A coup de statistiques tronquées et de graphiques partisans, l’UDC entend démontrer que «trop c’est trop», que la population étrangère en surnombre est la cause principale des problèmes rencontrés au sein de la population : pénurie et cherté du logement, chômage, précarité croissante, hausse des coûts de la santé ou insécurité.
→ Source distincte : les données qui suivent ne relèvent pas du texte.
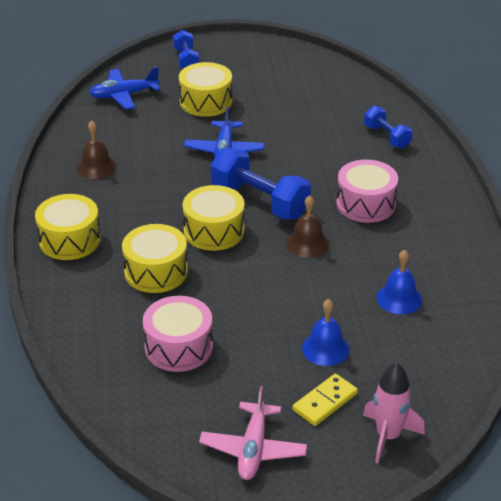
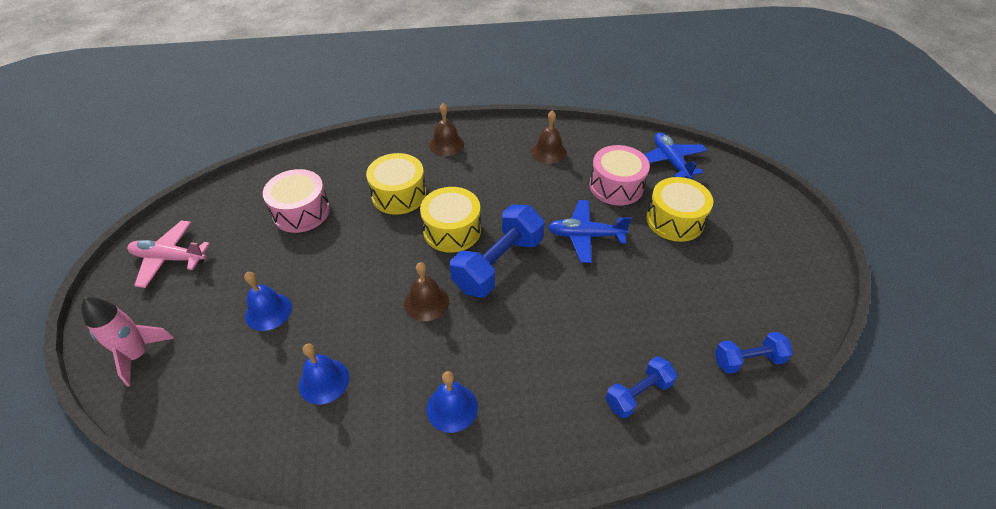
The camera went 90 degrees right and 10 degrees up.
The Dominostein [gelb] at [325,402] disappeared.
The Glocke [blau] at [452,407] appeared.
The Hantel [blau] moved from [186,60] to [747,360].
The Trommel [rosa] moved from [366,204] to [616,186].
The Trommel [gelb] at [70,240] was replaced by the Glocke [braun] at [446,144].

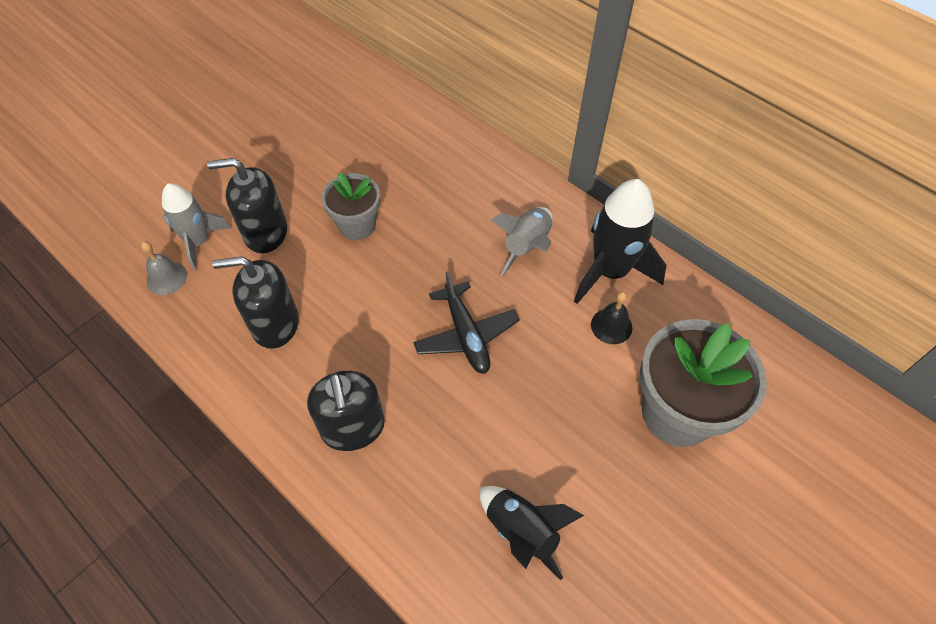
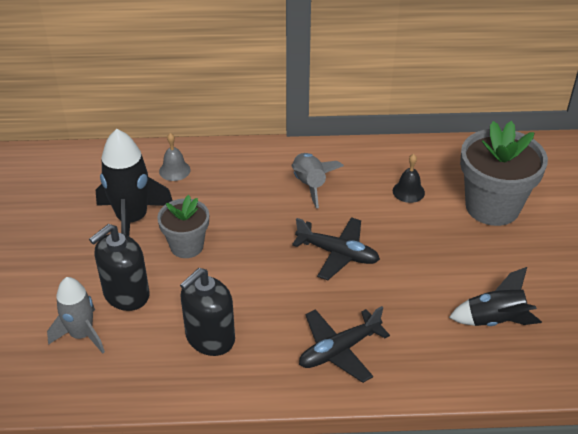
The camera went 45 degrees left and 15 degrees down.
The Glocke [grau] moved from [166,278] to [174,170].
The Rakete [schwarz] moved from [610,271] to [132,220].
The Seifenspender [schwarz] at [353,428] was replaced by the Flugzeug [schwarz] at [339,350].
Voici quelques éléments permettant de dévoiler, en dehors de toute considération humaniste, pourtant primordiale, l’emploi que cette formation fait, sous couleur d’objectivité mesurée, de statistiques officielles dans ses argumentaires. Sa stratégie transparente consiste à affoler l’électorat en le prenant à témoin d’une croissance démographique due à une immigration en crue, dont d’indéniables bienfaits s’accompagnent aussi, dans un contexte d’inégalités sociales aggravées, d’indiscutables injustices et misères pour les plus fragilisés des habitants.

Procédés déloyaux

  • L’UDC omet de rappeler que la Suisse, avant d’être un pays d’immigration fut un pays d’émigration (rappelons-nous les milliers de Suisses au 19 siècle fuyant la misère et ayant migré vers les Amériques) et que les Suisses profitent aujourd’hui pleinement de la libre circulation (vers l’extérieur) : depuis son entrée en vigueur, ils sont des dizaines de milliers à s’être expatriés en activité, à séjourner à l’étranger pour leur retraite ou s’être transformés en néo-frontaliers.
  • Le « sens de la mesure » dont l’UDC se glorifie dans son matériel de propagande est un masque hypocrite car elle ne reprend, comme il sera démontré, les statistiques de population officielles que dans le but démagogique de peindre le diable sur la muraille en prolongeant indéfiniment la progression des soldes migratoires suisses sur les dernières années.
  • D’ailleurs, alors que les soldes migratoires suisses ont toujours, et particulièrement depuis que prévaut la libre circulation au sein de l’UE, fluctué en fonction de la situation économique ou, dans le cas des asilaires, d’évènements géopolitiques, l’UDC claironne l’air du trop-plein quel que soit leur étiage(1).
  • Dans le registre de l’insécurité, l’UDC reprend les arguments fallacieux de sa précédente campagne sur le renvoi des criminels étrangers. La proportion de délinquants étrangers supérieure à celle des nationaux dans les institutions carcérales est mise à profit pour  assimiler sévérité accrue des renvois et baisse de  la criminalité. Il est pourtant démontré (2) que les proportions d’étrangers observées dans la population carcérale ne font que refléter les différences de structure de cette population en sexe, âge, revenus et éducation par rapport à la société environnante, et que la nationalité n’y intervient pas plus que la taille. En outre, la politique coercitive de l’UDC, réduisant nombre d’immigrés à la clandestinité en les privant de ressources régulières, est pourvoyeuse de la délinquance qu’elle déplore (3).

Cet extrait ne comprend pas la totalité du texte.